In this example, method safeAdd could check whether an identifier with the same name has been declared (the name of the “current” identifier is referred to by $1), and, if so, raise an exception. Otherwise, the new identifier is added to the symbol table. Such essentially ad hoc techniques are still used in industry-level compiler compilers.

Example of semantic actions (code within curly braces) in lex and yacc. Image credit: https://github.com/faustinoaq/vscode-lex-flex-yacc-bison

The other direction of research was to develop a reasonable (that is, efficiently parsable) model, which would be able to specify the desired context conditions. Of many such attempts, two-level grammars by van Wijngaarden received some attention: they were used to formally specify syntax and static semantics of Algol 68. Unfortunately, two-level grammars soon turned out to be Turing-complete: this makes impossible any practical parsing algorithms for them.

Fragment of van Wijngaarden’s grammar for loop clauses of Algol 68.

Parsing expression grammars by Ford introduce ordering of rules in a context-free grammar: the choices are tried in order and the first one to succeed is used to parsing the input string. This is useful in disambiguating constructs like if-then-else statements.

IfStatement :
"if" Expr "then" Statements "else" Statements /
"if" Expr "then" Statements

This rule matches a conditional statement in a way that the optional else clause always binds to the innermost if. Without priority of rules, the rule would lead to dangling else ambiguity.
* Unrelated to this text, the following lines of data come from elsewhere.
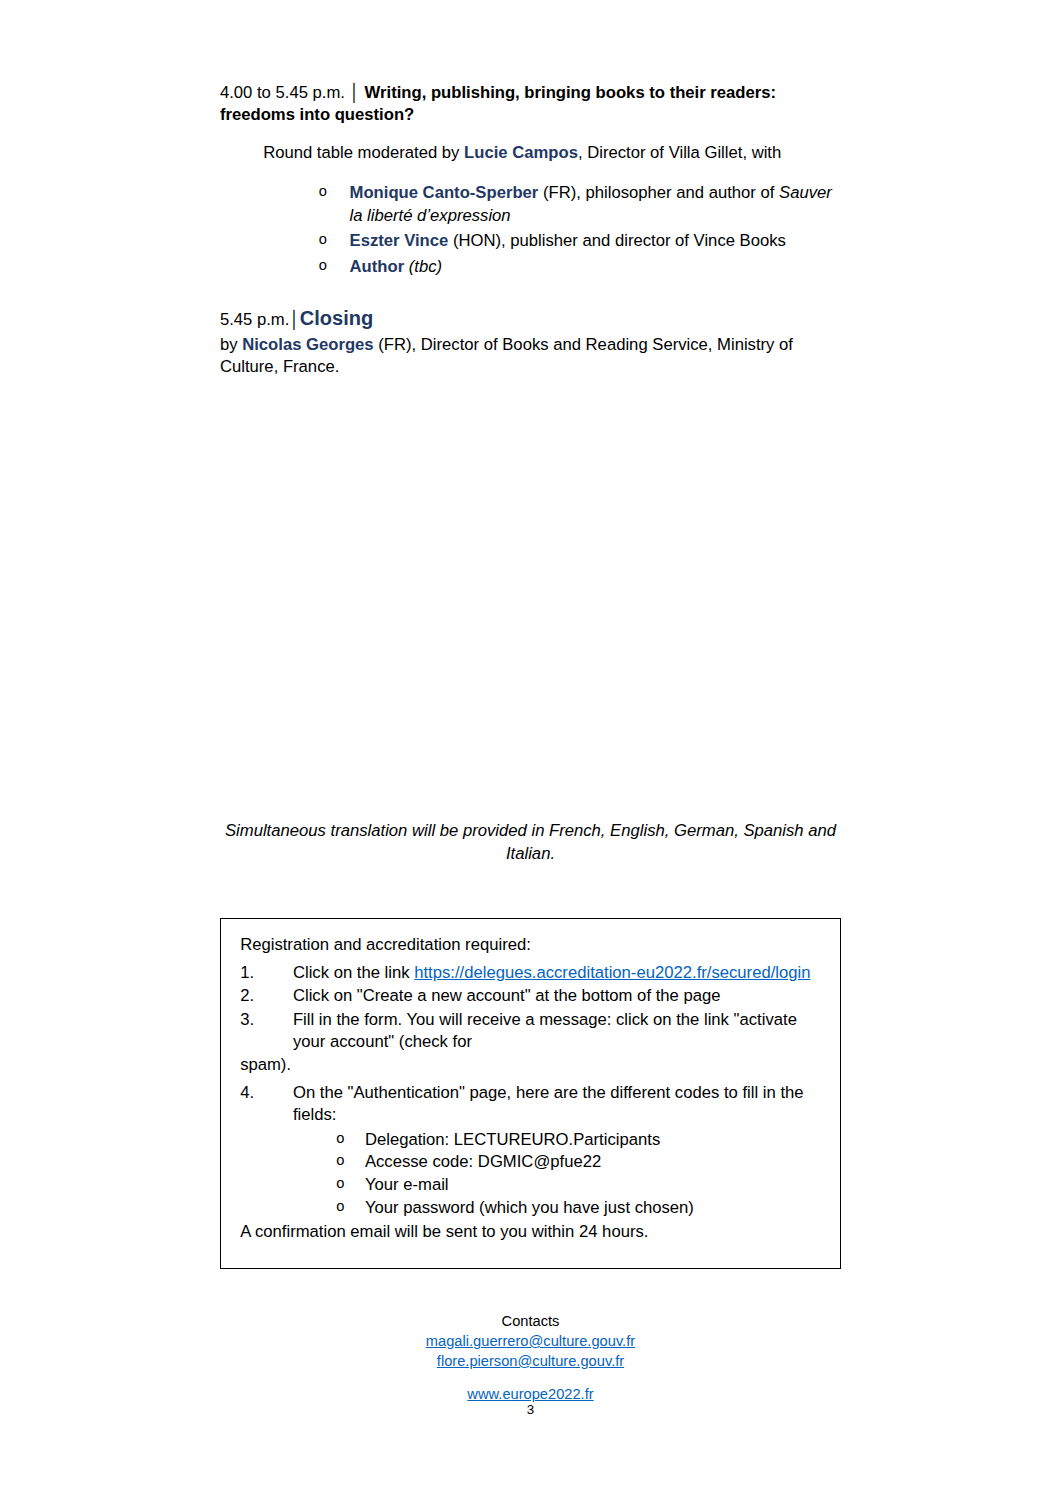4.00 to 5.45 p.m. │ Writing, publishing, bringing books to their readers: freedoms into question?
Round table moderated by Lucie Campos, Director of Villa Gillet, with
Monique Canto-Sperber (FR), philosopher and author of Sauver la liberté d’expression
Eszter Vince (HON), publisher and director of Vince Books
Author (tbc)
5.45 p.m.│Closing
by Nicolas Georges (FR), Director of Books and Reading Service, Ministry of Culture, France.
Simultaneous translation will be provided in French, English, German, Spanish and Italian.
Registration and accreditation required:
1. Click on the link https://delegues.accreditation-eu2022.fr/secured/login
2. Click on "Create a new account" at the bottom of the page
3. Fill in the form. You will receive a message: click on the link "activate your account" (check for
spam).
4. On the "Authentication" page, here are the different codes to fill in the fields:
Delegation: LECTUREURO.Participants
Accesse code: DGMIC@pfue22
Your e-mail
Your password (which you have just chosen)
A confirmation email will be sent to you within 24 hours.
Contacts
magali.guerrero@culture.gouv.fr
flore.pierson@culture.gouv.fr
www.europe2022.fr
3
Parsing expression grammars also provide predicates for Boolean conjunction (&) and negation (!). The following rules define nested comments in Pascal (example taken from this book).

Comment : "(*" CommentedText* "*)"
CommentedText : Comment / ! "*)" .

A comment consists of an opening token (*, some commented text, and a closing token *). This construct is non-trivial to recognize because the commented text may contain symbols * and ), but not the sequence *). Moreover, comments may again contain comments: indeed,

(* a := b; (* nested comment *) *)

is a correct statement.

This construct can be recognized by the given rules: the idea is that CommentedText is either a complete comment or any symbol (expressed as . in parsing expression grammars) provided that it does not start with the string *) (this is expressed by the negation predicate ! "*)"). Similarly to negation, conjunction in parsing expression grammars is used as a mechanism of lookahead.

BulletList : &BulletSymbol List
List : Item* !BulletSymbol

These rules define the structure of bullet lists in Markdown. Rule for BulletList first verifies whether the first element of a list starts with a bullet symbol and only then it tries to recognize the string according to the rule for List. Elements of the list cannot contain the bullet symbol (this is expressed by !BulletSymbol in the second rule).